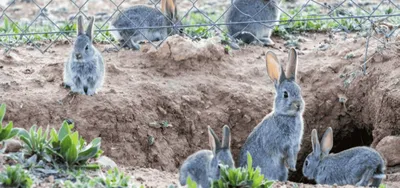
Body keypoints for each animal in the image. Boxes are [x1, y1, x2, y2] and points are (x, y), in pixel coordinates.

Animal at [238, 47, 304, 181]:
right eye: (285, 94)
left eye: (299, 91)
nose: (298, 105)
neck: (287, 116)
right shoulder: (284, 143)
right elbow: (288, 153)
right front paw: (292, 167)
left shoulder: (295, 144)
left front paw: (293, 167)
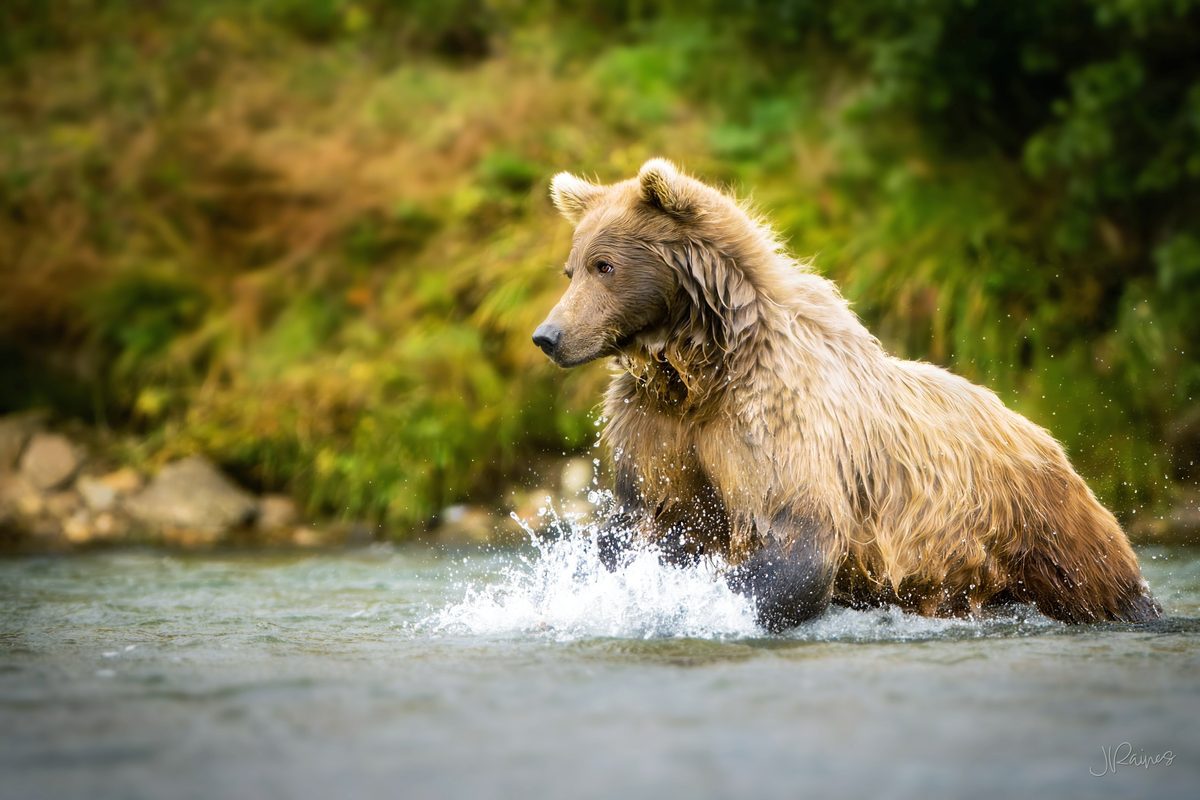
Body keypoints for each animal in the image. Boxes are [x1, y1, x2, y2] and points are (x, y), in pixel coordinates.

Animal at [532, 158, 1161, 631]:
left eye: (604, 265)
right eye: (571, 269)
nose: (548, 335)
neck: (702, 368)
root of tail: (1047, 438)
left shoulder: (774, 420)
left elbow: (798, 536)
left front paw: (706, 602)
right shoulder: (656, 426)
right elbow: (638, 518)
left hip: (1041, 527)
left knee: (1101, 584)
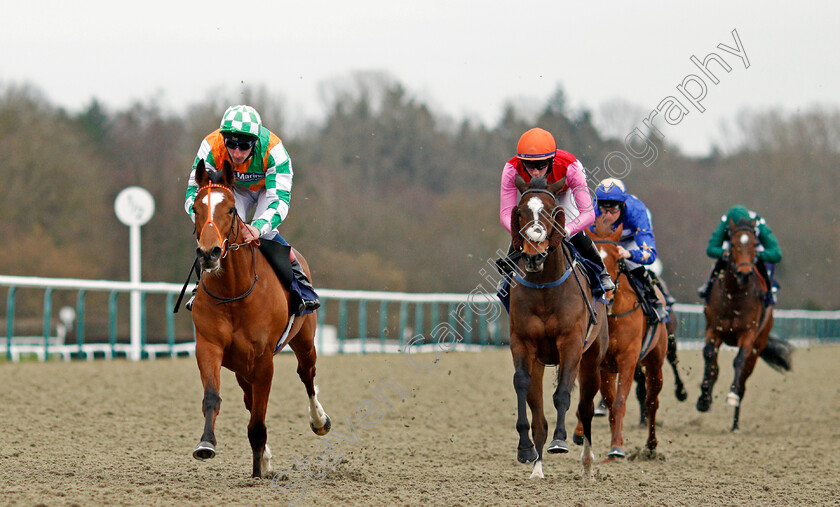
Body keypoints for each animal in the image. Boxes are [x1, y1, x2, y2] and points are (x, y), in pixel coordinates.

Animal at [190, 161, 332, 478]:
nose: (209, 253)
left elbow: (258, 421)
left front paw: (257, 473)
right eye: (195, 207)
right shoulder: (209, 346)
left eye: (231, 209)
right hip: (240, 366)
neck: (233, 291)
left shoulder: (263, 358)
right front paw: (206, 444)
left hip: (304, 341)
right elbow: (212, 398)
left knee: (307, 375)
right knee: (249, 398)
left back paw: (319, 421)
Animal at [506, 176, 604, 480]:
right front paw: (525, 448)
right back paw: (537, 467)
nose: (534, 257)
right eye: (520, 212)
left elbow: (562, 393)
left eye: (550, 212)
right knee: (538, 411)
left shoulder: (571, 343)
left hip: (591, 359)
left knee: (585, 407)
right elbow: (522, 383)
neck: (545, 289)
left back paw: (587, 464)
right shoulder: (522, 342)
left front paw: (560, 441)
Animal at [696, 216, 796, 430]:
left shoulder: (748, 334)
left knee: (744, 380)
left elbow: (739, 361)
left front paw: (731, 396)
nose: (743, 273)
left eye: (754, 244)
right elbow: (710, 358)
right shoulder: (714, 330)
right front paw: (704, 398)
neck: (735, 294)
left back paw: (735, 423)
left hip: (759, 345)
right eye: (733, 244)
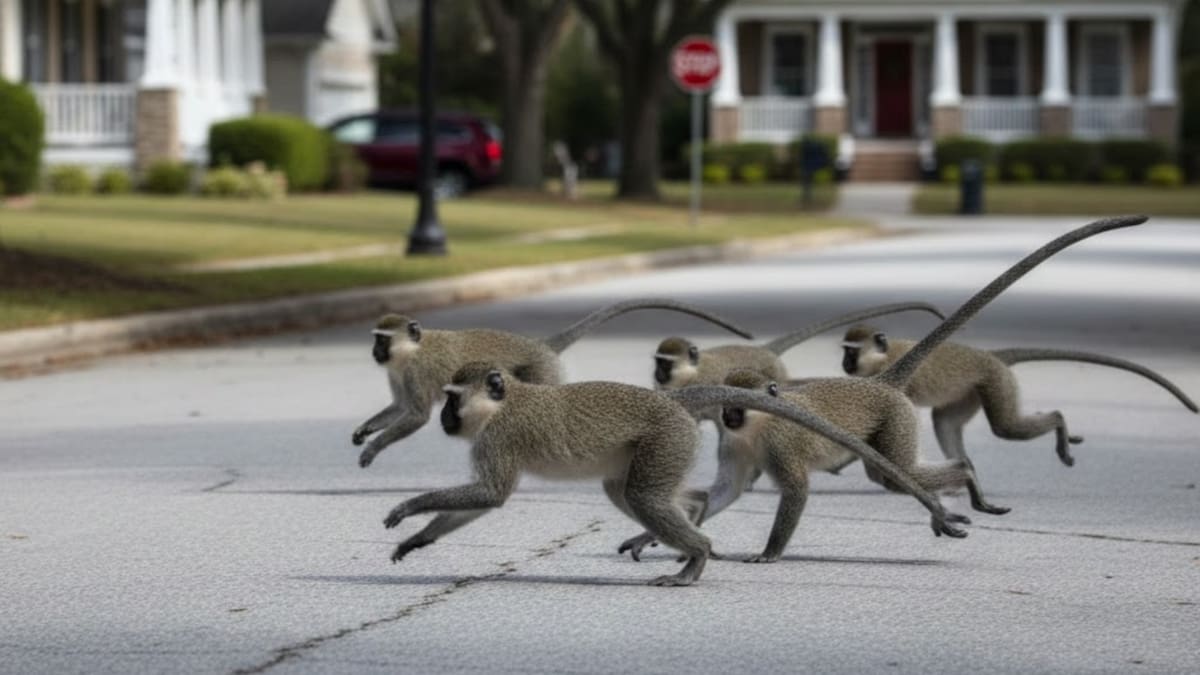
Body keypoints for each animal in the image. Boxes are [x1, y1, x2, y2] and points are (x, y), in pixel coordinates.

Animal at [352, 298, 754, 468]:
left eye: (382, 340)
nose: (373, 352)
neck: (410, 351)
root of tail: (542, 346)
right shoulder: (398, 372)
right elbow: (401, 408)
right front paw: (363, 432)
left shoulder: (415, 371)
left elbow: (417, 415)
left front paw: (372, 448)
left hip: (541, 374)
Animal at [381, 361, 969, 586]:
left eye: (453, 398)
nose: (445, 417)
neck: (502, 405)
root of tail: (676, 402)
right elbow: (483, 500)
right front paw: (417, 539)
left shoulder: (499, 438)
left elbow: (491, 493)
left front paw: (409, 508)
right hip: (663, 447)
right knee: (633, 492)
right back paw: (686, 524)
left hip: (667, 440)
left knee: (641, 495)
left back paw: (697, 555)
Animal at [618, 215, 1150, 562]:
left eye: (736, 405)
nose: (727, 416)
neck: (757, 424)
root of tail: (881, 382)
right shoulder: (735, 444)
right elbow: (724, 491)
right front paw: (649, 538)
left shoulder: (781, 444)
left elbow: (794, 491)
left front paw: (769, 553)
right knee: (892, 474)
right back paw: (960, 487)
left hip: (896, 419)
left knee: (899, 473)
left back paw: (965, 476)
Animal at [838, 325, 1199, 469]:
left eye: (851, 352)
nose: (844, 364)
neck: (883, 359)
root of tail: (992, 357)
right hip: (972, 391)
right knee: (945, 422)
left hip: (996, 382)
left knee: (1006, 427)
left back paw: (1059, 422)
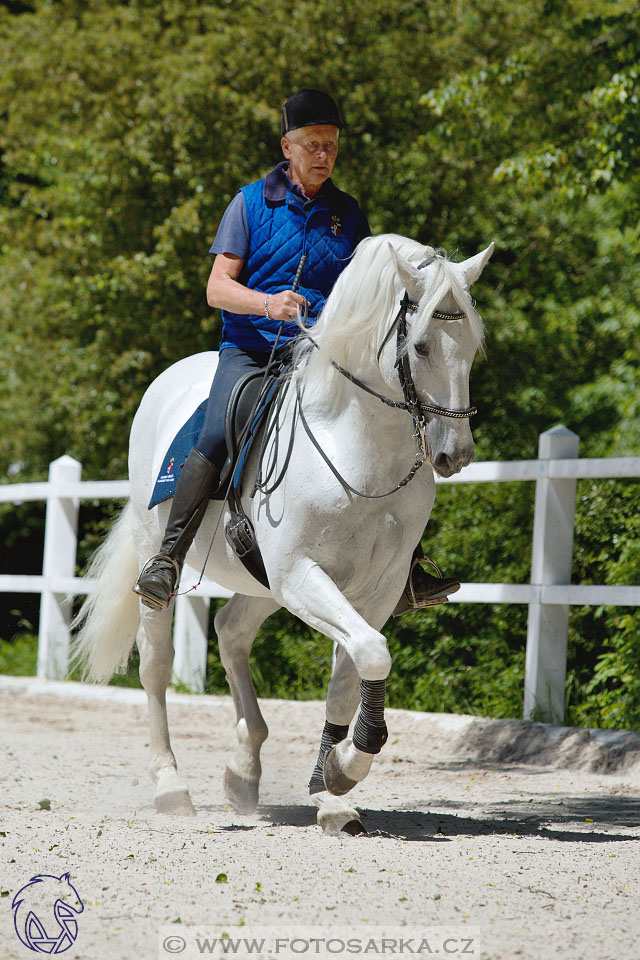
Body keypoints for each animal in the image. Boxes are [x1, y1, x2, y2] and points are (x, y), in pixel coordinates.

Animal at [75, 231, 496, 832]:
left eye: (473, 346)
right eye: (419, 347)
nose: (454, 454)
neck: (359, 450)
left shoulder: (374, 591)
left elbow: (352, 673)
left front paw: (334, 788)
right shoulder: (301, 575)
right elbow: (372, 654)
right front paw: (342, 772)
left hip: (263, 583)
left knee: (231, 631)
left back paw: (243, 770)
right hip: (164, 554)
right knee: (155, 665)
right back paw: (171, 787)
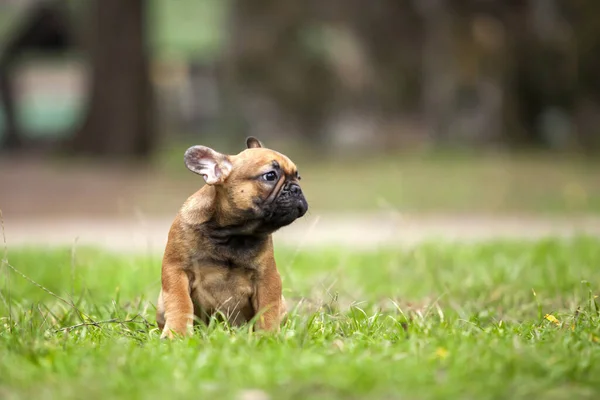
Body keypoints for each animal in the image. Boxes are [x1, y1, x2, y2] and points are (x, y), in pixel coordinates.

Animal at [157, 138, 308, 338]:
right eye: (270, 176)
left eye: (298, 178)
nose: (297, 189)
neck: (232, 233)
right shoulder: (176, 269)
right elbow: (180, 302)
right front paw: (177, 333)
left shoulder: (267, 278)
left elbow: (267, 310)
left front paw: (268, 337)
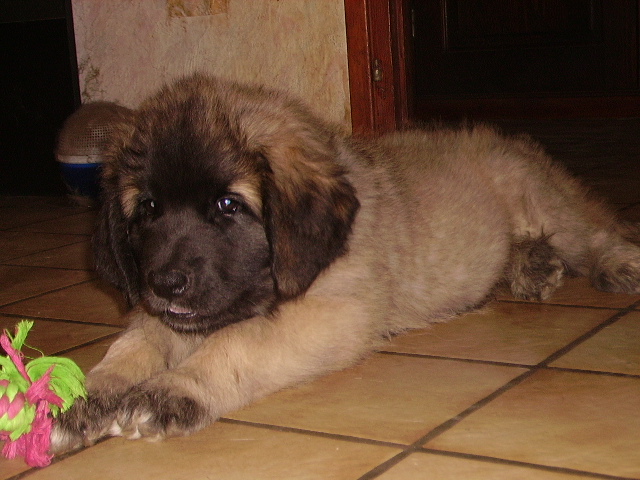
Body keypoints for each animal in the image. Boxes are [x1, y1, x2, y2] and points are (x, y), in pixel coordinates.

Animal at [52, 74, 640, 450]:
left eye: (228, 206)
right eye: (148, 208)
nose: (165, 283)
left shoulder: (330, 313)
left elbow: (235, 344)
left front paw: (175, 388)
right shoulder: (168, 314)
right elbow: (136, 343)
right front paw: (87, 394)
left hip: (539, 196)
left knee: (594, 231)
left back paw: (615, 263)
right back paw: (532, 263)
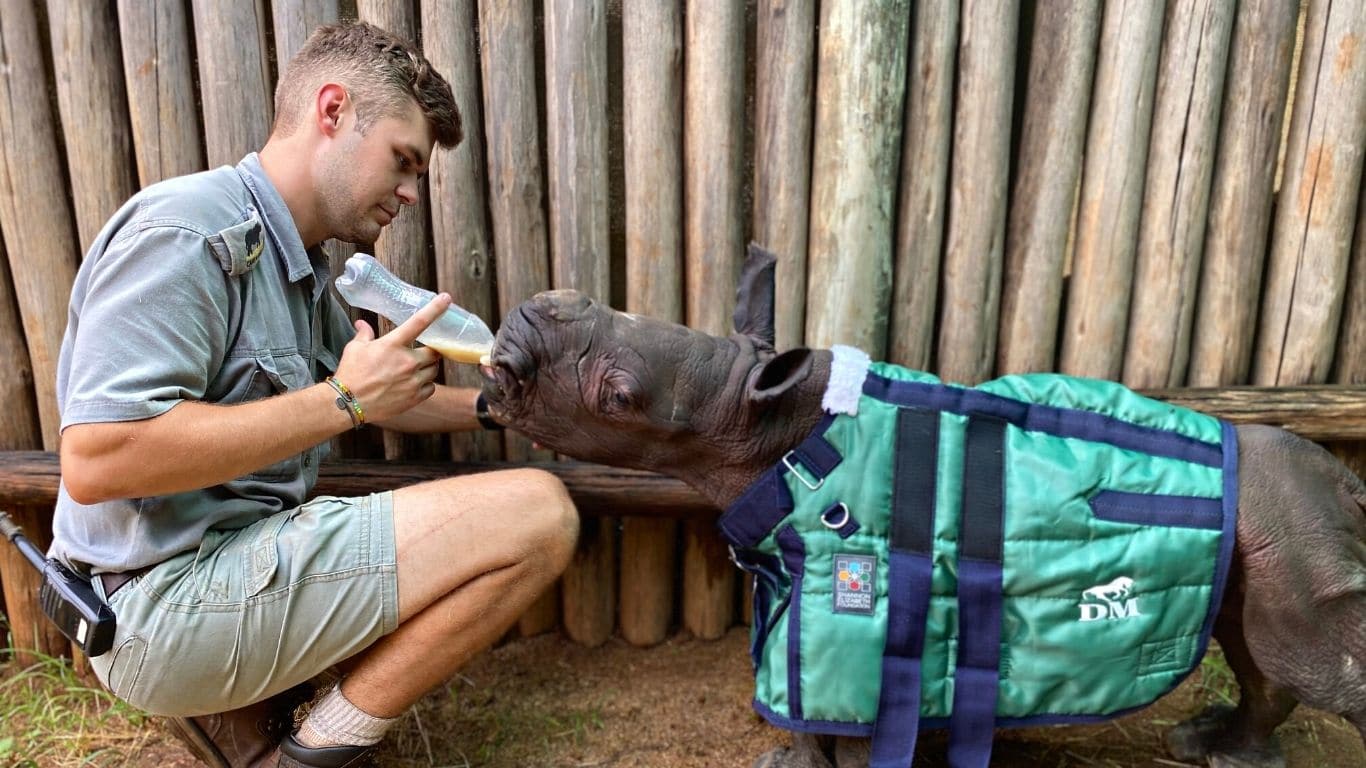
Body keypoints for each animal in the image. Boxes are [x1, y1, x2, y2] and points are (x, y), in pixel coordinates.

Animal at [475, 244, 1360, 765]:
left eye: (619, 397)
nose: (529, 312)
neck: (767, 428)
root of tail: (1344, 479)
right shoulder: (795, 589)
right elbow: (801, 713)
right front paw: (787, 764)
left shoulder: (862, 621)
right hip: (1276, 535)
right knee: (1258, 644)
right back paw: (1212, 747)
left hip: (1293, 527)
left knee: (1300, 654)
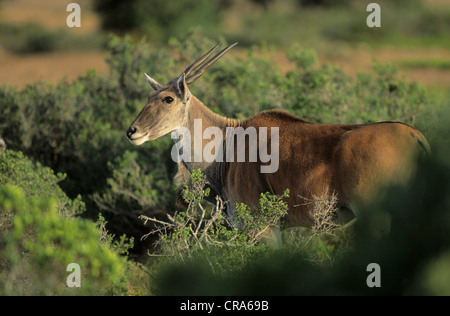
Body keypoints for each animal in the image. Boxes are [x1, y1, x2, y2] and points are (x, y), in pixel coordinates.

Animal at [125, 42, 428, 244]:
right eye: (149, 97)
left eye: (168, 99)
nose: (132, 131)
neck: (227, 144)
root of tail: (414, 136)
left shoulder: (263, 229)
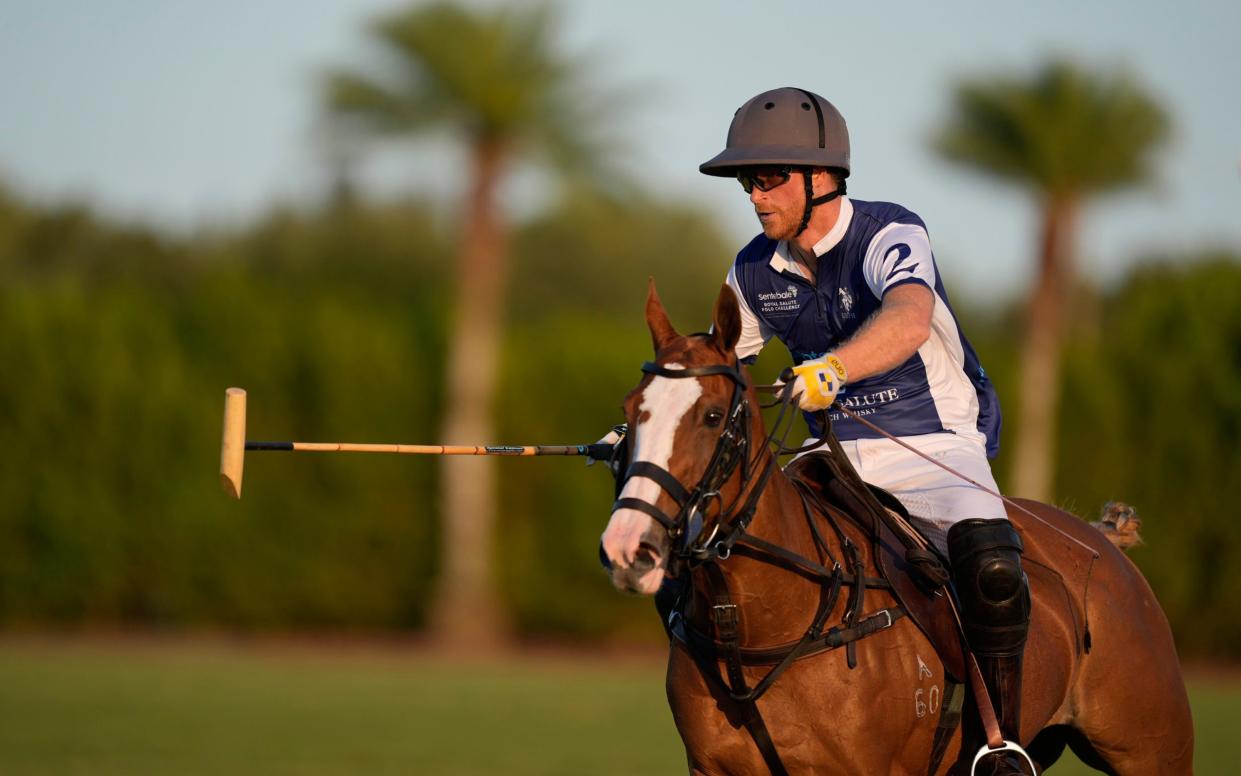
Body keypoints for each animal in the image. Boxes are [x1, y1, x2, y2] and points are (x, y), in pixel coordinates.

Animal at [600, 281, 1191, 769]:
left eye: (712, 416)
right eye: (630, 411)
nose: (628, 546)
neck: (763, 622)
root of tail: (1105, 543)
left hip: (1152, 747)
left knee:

PROBLEM TO WORK ON → Taking the material above, give again exactly the lines from the one holding "left back paw: (587, 464)" through the one holding "left hip: (667, 440)", with both ends and without pictures.

OUTPUT FOR THIS EXERCISE →
left back paw: (587, 464)
right shoulder: (522, 342)
left front paw: (560, 441)
Animal at [696, 216, 796, 430]:
left shoulder: (748, 334)
left knee: (744, 380)
left elbow: (739, 361)
left front paw: (731, 396)
nose: (743, 273)
left eye: (754, 244)
right elbow: (710, 358)
right shoulder: (714, 330)
right front paw: (704, 398)
neck: (735, 294)
left back paw: (735, 423)
left hip: (759, 345)
right eye: (733, 244)
Body keypoints for each animal in the image. Boxes are [x1, y1, x2, y2] and points are (x, y), in pixel coordinates.

Animal at [352, 298, 754, 468]:
left eye: (382, 340)
nose: (373, 352)
neck: (410, 351)
root of tail: (542, 346)
right shoulder: (398, 372)
right elbow: (401, 408)
right front paw: (363, 432)
left shoulder: (415, 371)
left elbow: (417, 415)
left front paw: (372, 448)
left hip: (541, 374)
Animal at [381, 361, 969, 586]:
left eye: (453, 398)
nose: (445, 417)
neck: (502, 405)
root of tail: (676, 402)
right elbow: (483, 500)
right front paw: (417, 539)
left shoulder: (499, 438)
left elbow: (491, 493)
left front paw: (409, 508)
right hip: (663, 447)
right knee: (633, 492)
right back paw: (686, 524)
left hip: (667, 440)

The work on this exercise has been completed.